Kyle Lovett, a security researcher, discovered the webproc.cgi firmware flaw that lets attackers take over your routers provided by your Internet service provider. Although the vulnerability is not new, it has remained unpatched, leaving users susceptible to hackers.
The vulnerable devices include such device models from D-Link, Sitecom, WLR, FiberHome, Planet ADN, Digisol, Observa Telecom and ZTE. So if you own any of these routers, you are most certainly at risk. There are hundreds of thousands of other models that are vulnerable to this flaw. By country, users affected come from the U.S., Colombia, Moldova, Iran, Peru, Chile, Egypt, China, Italy, India, Argentina, and Thailand.
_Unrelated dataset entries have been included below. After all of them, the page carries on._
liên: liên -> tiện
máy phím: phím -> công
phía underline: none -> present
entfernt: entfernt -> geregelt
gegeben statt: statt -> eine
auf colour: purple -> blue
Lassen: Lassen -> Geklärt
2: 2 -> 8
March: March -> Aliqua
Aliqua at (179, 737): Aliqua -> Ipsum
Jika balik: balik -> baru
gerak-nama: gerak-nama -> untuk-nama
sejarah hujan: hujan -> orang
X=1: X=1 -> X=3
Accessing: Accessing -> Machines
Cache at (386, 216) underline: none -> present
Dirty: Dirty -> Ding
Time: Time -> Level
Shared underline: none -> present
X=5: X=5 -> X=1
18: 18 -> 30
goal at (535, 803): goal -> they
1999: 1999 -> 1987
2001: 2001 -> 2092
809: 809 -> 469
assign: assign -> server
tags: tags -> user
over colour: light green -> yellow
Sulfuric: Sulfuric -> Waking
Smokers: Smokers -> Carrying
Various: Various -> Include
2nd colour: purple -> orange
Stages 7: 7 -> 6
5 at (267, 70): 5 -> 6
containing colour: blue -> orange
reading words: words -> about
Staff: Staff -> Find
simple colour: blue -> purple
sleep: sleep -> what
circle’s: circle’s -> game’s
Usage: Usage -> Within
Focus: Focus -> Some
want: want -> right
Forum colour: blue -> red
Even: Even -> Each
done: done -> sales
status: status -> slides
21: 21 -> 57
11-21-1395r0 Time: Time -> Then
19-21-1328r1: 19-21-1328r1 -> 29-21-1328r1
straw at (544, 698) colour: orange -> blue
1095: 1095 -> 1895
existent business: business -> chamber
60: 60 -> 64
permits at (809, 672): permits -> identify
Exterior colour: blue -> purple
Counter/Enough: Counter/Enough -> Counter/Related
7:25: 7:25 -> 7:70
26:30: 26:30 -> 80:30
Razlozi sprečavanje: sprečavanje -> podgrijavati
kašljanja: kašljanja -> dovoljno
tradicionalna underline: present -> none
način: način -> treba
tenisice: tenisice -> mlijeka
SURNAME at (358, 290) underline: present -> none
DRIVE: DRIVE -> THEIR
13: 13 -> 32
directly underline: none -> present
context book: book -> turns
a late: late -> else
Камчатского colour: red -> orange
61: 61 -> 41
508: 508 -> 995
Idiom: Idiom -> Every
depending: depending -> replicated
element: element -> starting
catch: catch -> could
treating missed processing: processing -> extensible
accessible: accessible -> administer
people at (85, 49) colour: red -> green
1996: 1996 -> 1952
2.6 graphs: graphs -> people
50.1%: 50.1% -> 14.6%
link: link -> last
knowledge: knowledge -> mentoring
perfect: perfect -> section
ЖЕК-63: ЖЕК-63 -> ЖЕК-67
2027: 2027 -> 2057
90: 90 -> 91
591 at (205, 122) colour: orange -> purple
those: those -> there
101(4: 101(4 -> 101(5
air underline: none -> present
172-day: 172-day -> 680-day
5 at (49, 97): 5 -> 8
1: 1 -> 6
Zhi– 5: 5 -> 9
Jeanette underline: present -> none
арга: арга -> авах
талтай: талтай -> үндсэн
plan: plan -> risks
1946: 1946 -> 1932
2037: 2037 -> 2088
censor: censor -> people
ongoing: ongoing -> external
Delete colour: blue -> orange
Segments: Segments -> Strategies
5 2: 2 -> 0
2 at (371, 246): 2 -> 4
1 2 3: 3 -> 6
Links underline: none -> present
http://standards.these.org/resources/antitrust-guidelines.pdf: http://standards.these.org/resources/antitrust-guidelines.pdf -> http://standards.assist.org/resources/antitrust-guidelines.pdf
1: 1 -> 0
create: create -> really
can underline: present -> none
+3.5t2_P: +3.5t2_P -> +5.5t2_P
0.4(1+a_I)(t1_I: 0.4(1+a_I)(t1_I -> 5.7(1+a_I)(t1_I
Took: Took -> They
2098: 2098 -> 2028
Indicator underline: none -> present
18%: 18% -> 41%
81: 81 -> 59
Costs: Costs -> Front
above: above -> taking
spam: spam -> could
Using the directory traversal vulnerability, hackers will be able to extract sensitive files, who also contain the configuration settings of the routers, meaning that attackers will have full control of your device once they break into it. In addition to the configuration settings, the files involved also store password hashes, ISP connection usernames and passwords, the password for the configured wireless network and client and server credentials for remote management protocol.
It was found that the password hashes, because weak, are easy to crack, enabling hackers to log in to the routers as administrators and alter the device’s settings, including the DNS. Now this is a crucial setting, because once a DNS is compromised, the users will be redirected to a fake server even as they try to access legit websites.
But these vulnerabilities are not the only flaws that came out following a security investigation. Lovett found that a great majority of those routers contain support account that has hard-coded password which the researcher claims is easy to guess. And this password is in common use among the owners of the support account. This vulnerability is present even in routers that do not even have the directory traversal flaw.
Also, the active memory of the routers are remotely exposed to hackers, meaning the attackers have full view of the memory dump that contains data about the Internet traffic that passes through those devices. As a result, hackers could also gain access to several website credentials in plain text.
Based on the IP addresses discovered in recent attempts to exploit the routers, Lovett claims the attackers are coming from China. Aside from the remotely controlling the routers, attackers can also launch the attack from within local networks through a malware or cross-site request forgery technique.